Diversity is not the end point, but the starting line.
That’s what Sekile Nzinga believes.
Nearly three and a half months after joining Gov. J.B. Pritzker’s administration, Nzinga will get to put that theory into practice as head of a new office of equity that the governor plans to create Friday through an executive order.
“I think diversity is our basement, it’s our sub-basement,” Nzinga told the Chicago Sun-Times. “Yes, every place in our world is diverse, and so why wouldn’t our agencies be diverse? So that’s the basement — that’s the minimum standard.”
The finish line is equity.
Named the chief diversity officer in April, Nzinga said she changed her title to chief equity officer because her goal is “to get to equity, to move us off the sub-basement, but recognizing that the sub-basement is where we start.”
Calls for more equity and inclusion intensified after the protests that followed the police killing of George Floyd in Minneapolis last year.
Nzinga told the Sun-Times that Pritzker’s administration, as well as others around the country, have “really been responsive to the need to elevate equity as a very key and critical part of their commitment.”
“I think the combination of these [issues] has elevated the critical need to have an arm within the governor’s office dedicated to ensuring that the people of Illinois are cared for in an equitable and fair and just way,” Nzinga said, expressing excitement to “be part of developing that office.”
Nzinga’s new office will be tasked with taking the lead on diversity, equity, and inclusion initiatives, legislation and policy, as well as identifying barriers to equity, for the state and coordinating trainings.
All state employees will be required to participate in annual trainings focused on diversity, equity and inclusion.
“Diversity” is often defined as referring to all the many ways people differ – including, but not limited to, race, gender, sexual orientation and religion. “Equity” is centered around fairness for all those different groups, whether in access, opportunities, advancement or other areas. “Inclusion” involves the welcoming of those differences.
One expert uses a dance as a metaphor to explain the differences.
“Diversity is where everyone is invited to the party,” according to Robert Sellers, the University of Michigan’s chief diversity officer. “Equity means that everyone gets to contribute to the playlist. Inclusion means that everyone has the opportunity to dance.”
Nzinga’s role, among other things, entails supporting “equity-oriented efforts throughout the State to ensure services and resources are available and accessible to all in Illinois” and creating “a sustainable infrastructure and equity-oriented systems, policies, and procedures that operationalize diversity, equity, inclusion within state agencies,” according to language from the executive order provided to the Sun-Times.
The state’s equity officer has also set some goals for herself and her colleagues, with the chief one being to establish a structure for diversity, equity and inclusion that’s “sustainable and, in many ways, goes beyond me because I’m establishing the office.”
Nzinga also wants to grow the number of leaders within state agencies, the governor’s office and on her team who are already focused on equity and inclusion initiatives and recognize those who’ve already been hired to do that work.
“My intention is to coordinate, to convene, to offer guidance, to offer support and think about systems for accountability, and to integrate much of the work that we’re doing so that we can have best practices and shared ways of doing the work across the agencies and also support each other in the work,” Nzinga said.
She also envisions herself as the state’s “thought leader” on equity and inclusion within the governor’s office, partnering with other teams that advise Pritzker to make sure they’re “centering equity in everything that we are doing” and engage with communities and advocacy groups through roundtable discussions.
Nzinga’s previous roles will likely provide her a strong foundation for leading the office.
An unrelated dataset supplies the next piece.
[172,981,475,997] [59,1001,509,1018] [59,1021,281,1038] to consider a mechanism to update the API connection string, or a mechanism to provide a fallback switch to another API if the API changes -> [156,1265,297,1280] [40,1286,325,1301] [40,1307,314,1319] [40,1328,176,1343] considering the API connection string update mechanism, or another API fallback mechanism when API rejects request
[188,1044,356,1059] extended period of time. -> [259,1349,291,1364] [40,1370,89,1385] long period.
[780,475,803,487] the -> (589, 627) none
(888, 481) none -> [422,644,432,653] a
She has previously served as the interim chief diversity officer at Northwestern University as well as the school’s associate provost for diversity and inclusion, and the director of the women’s center at the school.
Equity work is a “long game” and Nzinga said she’s had a “long-standing” commitment to it, both through her work in the classroom and roles she’s taken outside of it. She doesn’t focus on the terminology, but on the work, her record and moving the state forward.
“I believe in strengthening and supporting public systems and public policy and public institutions,” Nzinga said. “The name ‘diversity, equity and inclusion’ can fall away as far as I’m concerned — my commitment is to that, and so because that is my commitment before I came to this office, and it will be my commitment after I leave this office, that is where I focus my work on.
“What does it mean to strengthen systems, policies, procedures so that I better serve — and I help agencies and my colleagues better serve — the people of Illinois?”